Auf dem Grundstück kann nicht einfach frisch von der Leber weg geplant und gebaut werden. Die Dorfzone dient der baulichen Einheit und der Eigenart sowie dem Schutz geschichtlich und architektonisch wertvoller Gebäude.

Es sind öffentliche Bauten, Geschäfts- und Wohnhäuser sowie entsprechend den örtlichen Verhältnissen mässig störende Gewerbe- und Landwirtschaftsbetriebe zugelassen.
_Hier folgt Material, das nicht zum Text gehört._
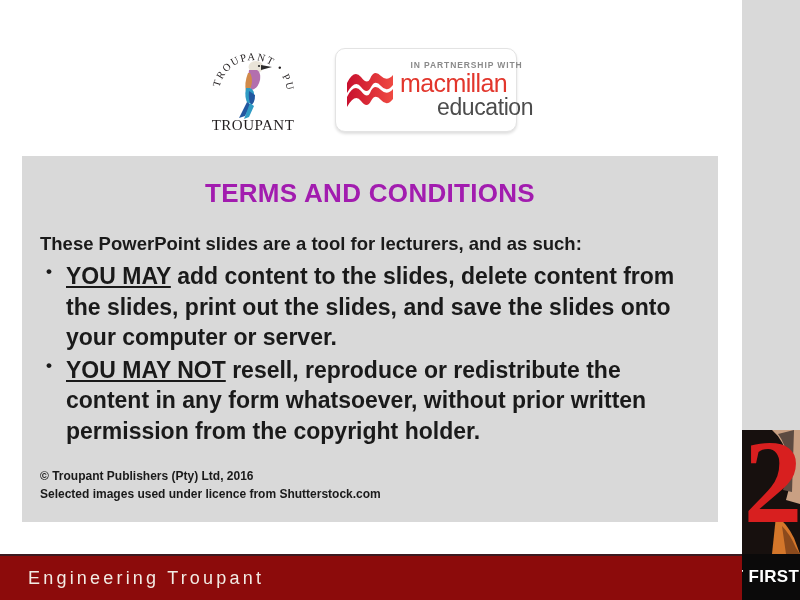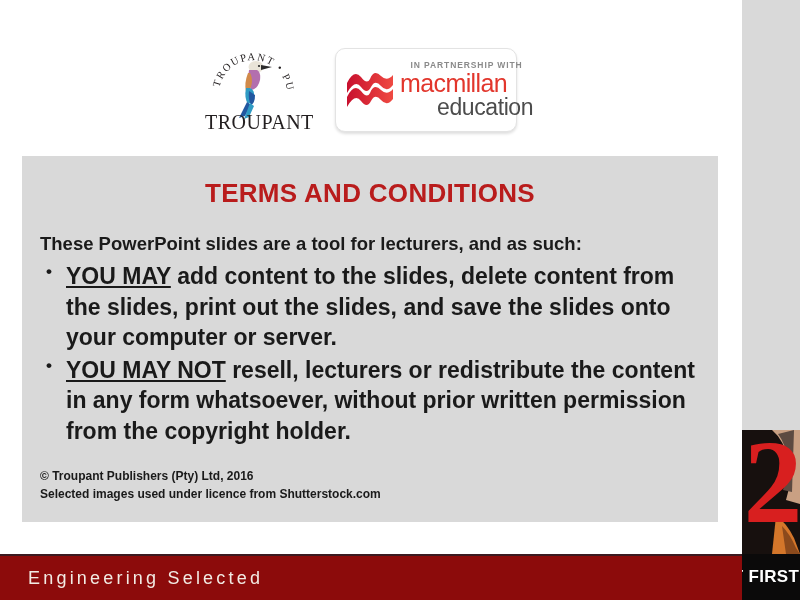"TROUPANT" .troupant-word { font-size: 20px -> 15px }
Der Dorfcharakter darf durch Neu- und Umbauen nicht beeinträchtigt werden.

Bauliche Veränderungen sind der bestehenden Substanz anzupassen, hält die Gemeinde zum Baugesuch fest. Die Neubauten müssen sich schliesslich bezüglich kubischer Erscheinung, Stellung, Fassaden- und Dachgestaltung ins Dorfbild einordnen. Vorgärten und Hinterhöfe sind entsprechend zu gestalten und zu bepflanzen.
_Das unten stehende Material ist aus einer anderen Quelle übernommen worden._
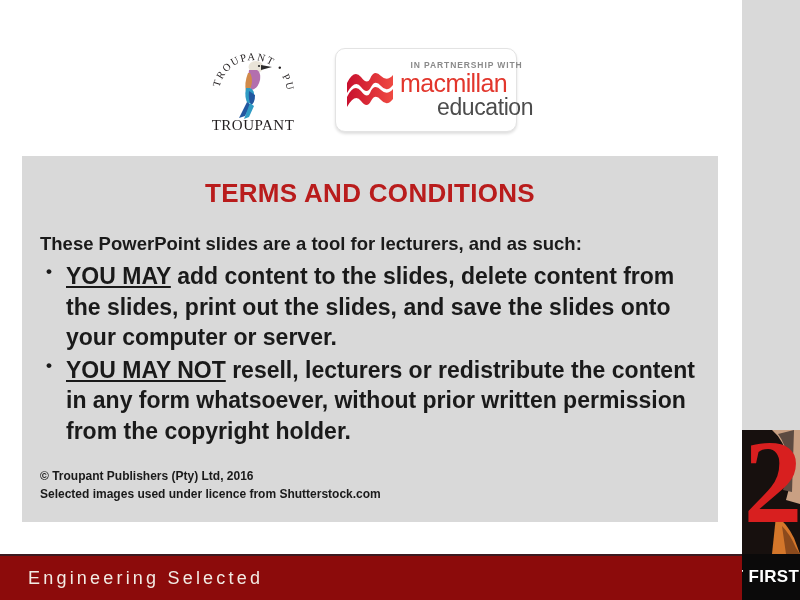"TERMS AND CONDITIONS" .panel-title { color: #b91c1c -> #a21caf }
Altersgerechtes Wohnen mitten im Dorf

Von den insgesamt 15 Wohnungen, die Jan Suter-Ambauen und Walter Ambauen-Wüthrich, Beinwil, bauen wollen, weisen zehn dreieinhalb, vier zweieinhalb und eine viereinhalb Zimmer auf.
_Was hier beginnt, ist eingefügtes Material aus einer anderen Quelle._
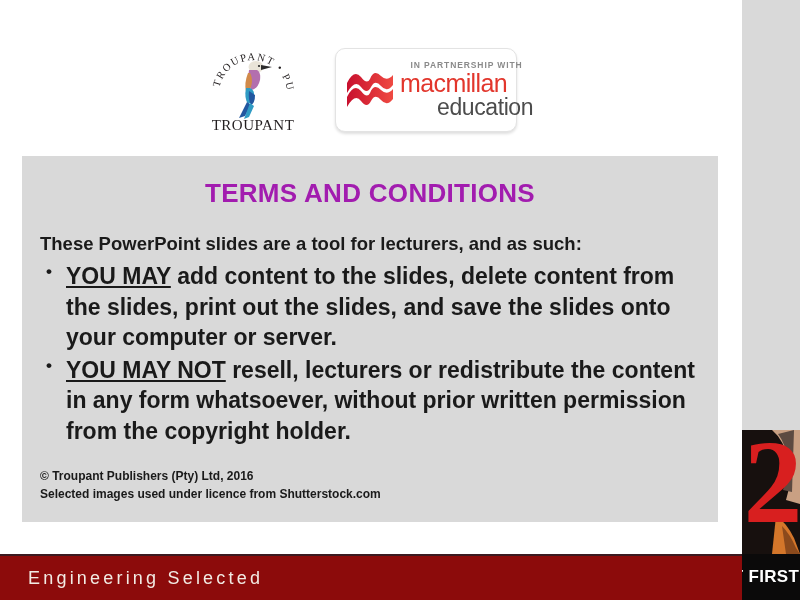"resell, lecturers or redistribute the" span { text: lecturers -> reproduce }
Dank ihrer Grösse und Lage ermöglichen sie auch altersgerechtes Wohnen mitten im Dorf. Die Baukosten werden auf 4,8 Mio. Franken veranschlagt. Die beiden von der Tripol Architekten AG, Luzern, entworfenen Gebäude sind fast identisch, aber mit unterschiedlicher Ausrichtung auf das Areal gestellt. Gemeinsam ist ihnen eine Tiefgarage mit 19 Abstellplätzen.